The UK has been told its needs to invest £12 billion in the next 30 years if it is to avoid a quarter of a million homes and businesses being exposed to emerging flood risks.
The National Infrastructure Commission (NIC) has issued a new report which calls for stricter controls on new property developments alongside up to £12 billion of investment in drainage infrastructure over the next thirty years.
Localised floods across England last month alongside a series of major flooding incidents in London in 2021 – which affected 1,500 properties and disrupted healthcare and transport networks – have highlighted the risks posed by surface water flooding, according to the NIC.
It added at present, 325,000 English properties are currently in areas at high risk from this type of flooding, which means they have a sixty per cent chance of being flooded in the next thirty years.
But a combination of the impacts of extreme weather caused by climate change and increasing pressure on drainage systems caused by new developments could push an additional 230,000 properties into the high risk category by 2055. The spread of impermeable surfaces – such as the paving over of gardens – could move another 65,000 properties into a high risk area.
Professor Jim Hall, National Infrastructure Commissioner, said: “It’s clear that faced with more intense rainfall and increased urbanisation, we need to start taking this type of flooding far more seriously.
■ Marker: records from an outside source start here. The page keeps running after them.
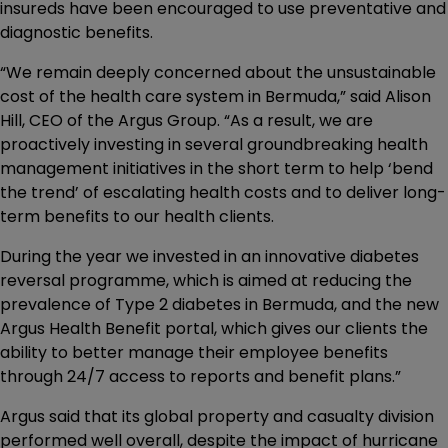
insureds have been encouraged to use preventative and
diagnostic benefits.
“We remain deeply concerned about the unsustainable
cost of the health care system in Bermuda,” said Alison
Hill, CEO of the Argus Group. “As a result, we are
proactively investing in several groundbreaking health
management initiatives in the short term to help ‘bend
the trend’ of escalating health costs and to deliver long-
term benefits to our health clients.
During the year we invested in an innovative diabetes
reversal programme, which is aimed at reducing the
prevalence of Type 2 diabetes in Bermuda, and the new
Argus Health Benefit portal, which gives our clients the
ability to better manage their employee benefits
through 24/7 access to reports and benefit plans.”
Argus said that its global property and casualty division
performed well overall, despite the impact of hurricane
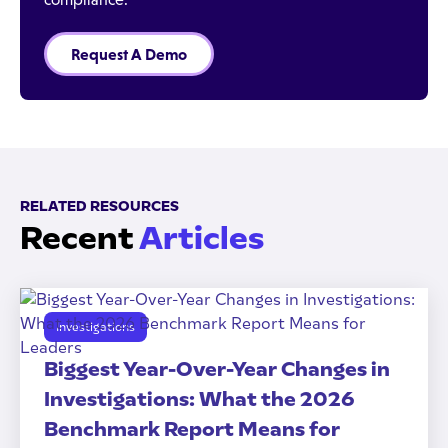
Request A Demo
RELATED RESOURCES
Recent
Articles
Investigations
Biggest Year-Over-Year Changes in
Investigations: What the 2026
Benchmark Report Means for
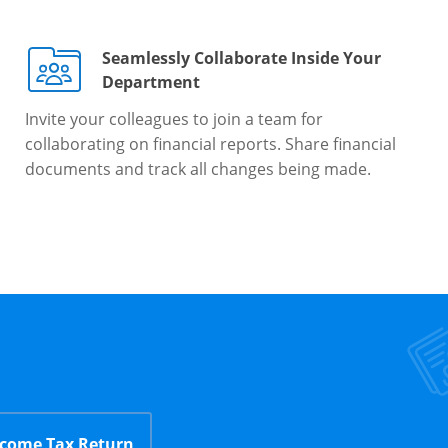
Seamlessly Collaborate Inside Your
Department
Invite your colleagues to join a team for
collaborating on financial reports. Share financial
documents and track all changes being made.
ncome Tax Return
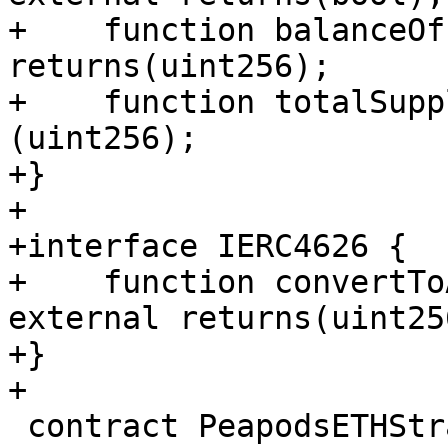
+    function balanceOf
returns(uint256);

+    function totalSupp
(uint256);

+}

+

+interface IERC4626 {

+    function convertTo
external returns(uint256
+}

+

 contract PeapodsETHStrategyTest is 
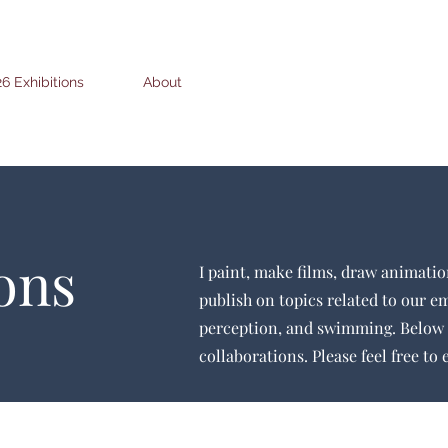
6 Exhibitions
About
ons
I paint, make films, draw animatio
publish on topics related to our e
perception, and swimming. Below 
collaborations. Please feel free to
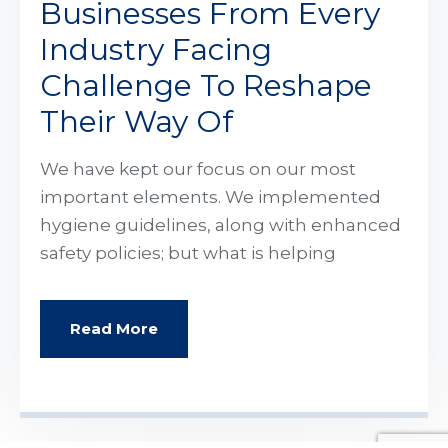
Businesses From Every
Industry Facing
Challenge To Reshape
Their Way Of
We have kept our focus on our most
important elements. We implemented
hygiene guidelines, along with enhanced
safety policies; but what is helping
Read More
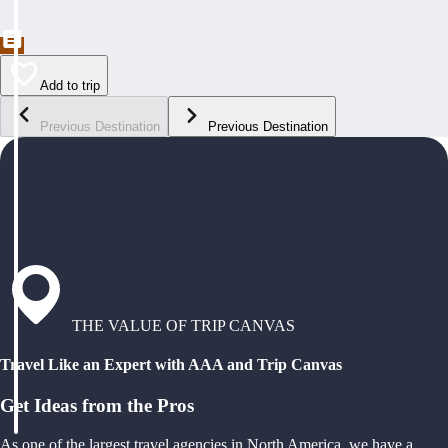
Add to trip
Previous Destination
Previous Destination
THE VALUE OF TRIP CANVAS
Travel Like an Expert with AAA and Trip Canvas
Get Ideas from the Pros
As one of the largest travel agencies in North America, we have a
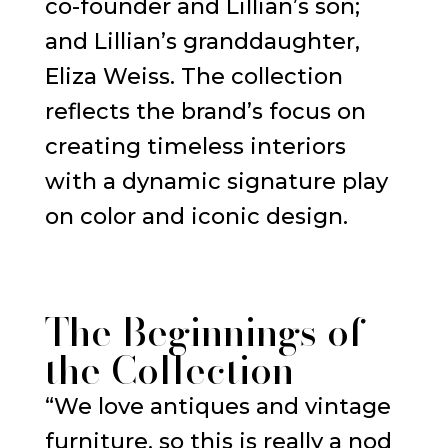
co-founder and Lillian’s son;
and Lillian’s granddaughter,
Eliza Weiss. The collection
reflects the brand’s focus on
creating timeless interiors
with a dynamic signature play
on color and iconic design.
The Beginnings of
the Collection
“We love antiques and vintage
furniture, so this is really a nod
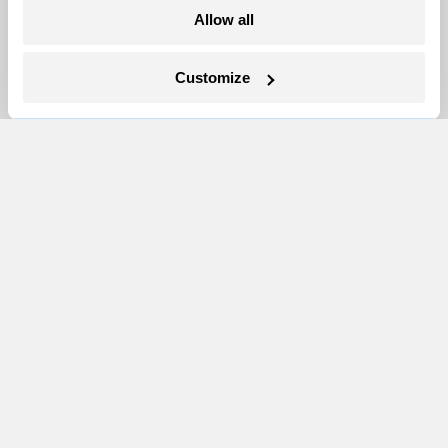
Allow all
Newsletters
Events
Customize
Become a Member
Advertising
Republish
Accessibility
Follow us on Facebook
Follow us on Twitter
Follow us on Instagram
Follow us on YouTube
Follow us on Bluesky
© 1999-2026 Grist Magazine, Inc. All rights reserved.
Grist is powered by
WordPress VIP
.
Terms of Use
|
Privacy Policy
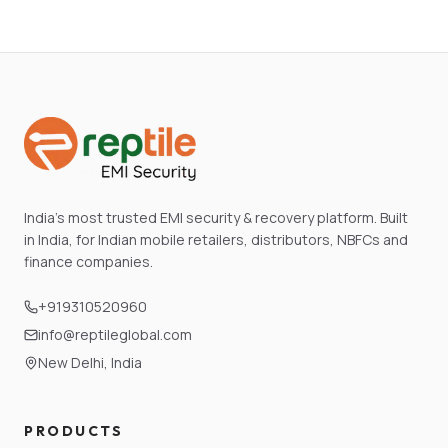
India's most trusted EMI security & recovery platform. Built
in India, for Indian mobile retailers, distributors, NBFCs and
finance companies.
+919310520960
info@reptileglobal.com
New Delhi, India
PRODUCTS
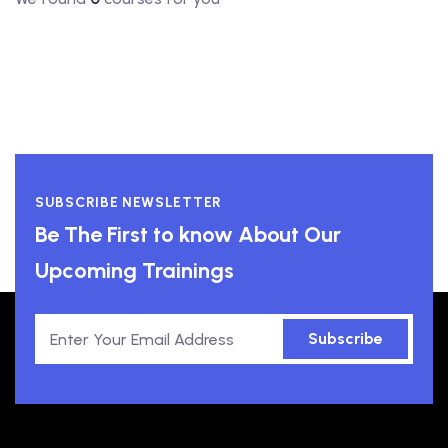
SUBSCRIBE NEWSLETTER
Be The First to know About Our
Upcoming Trainings
Subscribe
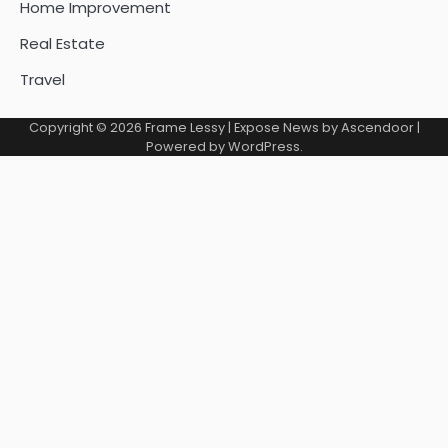
Home Improvement
Real Estate
Travel
Copyright © 2026
Frame Lessy
| Expose News by
Ascendoor
|
Powered by
WordPress
.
“The solution is clear – reducing the amount of water flowing into drains, whilst also improving the capacity of those drains. That means stopping urban creep from increasing the amount of storm water that drainage systems have to cope with and giving nature more opportunities to hold on to excess water, as well as targeted investment to ensure sewers can cope with growing pressures.
“While sustained investment is needed, the estimated additional costs are relatively modest. At least as important is a more joined-up approach to owning and acting on the problem.”
The report said the first step is to stop adding to the problem by limiting the knock-on effects of urban spread on existing drainage systems. Further action to expand existing drainage capacity above and below ground, including the use of nature-based solutions such as green gulleys and flood storage ponds, and addressing the fragmented way in which the problem is managed and funded, will improve the resilience of drainage systems to more frequent and heavier downpours.
The report called for an expanded role for the Environment Agency and Ofwat in overseeing the delivery of joint local plans for high risk areas, developed in partnership by local authorities and water companies.
The Commission’s modelling suggests its recommended levels of investment in new infrastructure could move 250,000 properties out of the high risk category, and boost protection levels for thousands more properties. Action on new developments could prevent a further 95,000 properties from facing a high risk of surface water flooding in their area.
The Commission estimated the new infrastructure elements will cost £12 billion spread over 30 years, split between both public and private funding. However, this total amount could be reduced as a result of action undertaken as a result of the separate £56 billion already earmarked to reduce combined sewer overflow spills.
The report also identifies that improving the breadth and coverage of local flood risk data would make it easier for the Environment Agency to show risk mapping at street or property level, giving national and local officials and members of the public a better understanding of risks.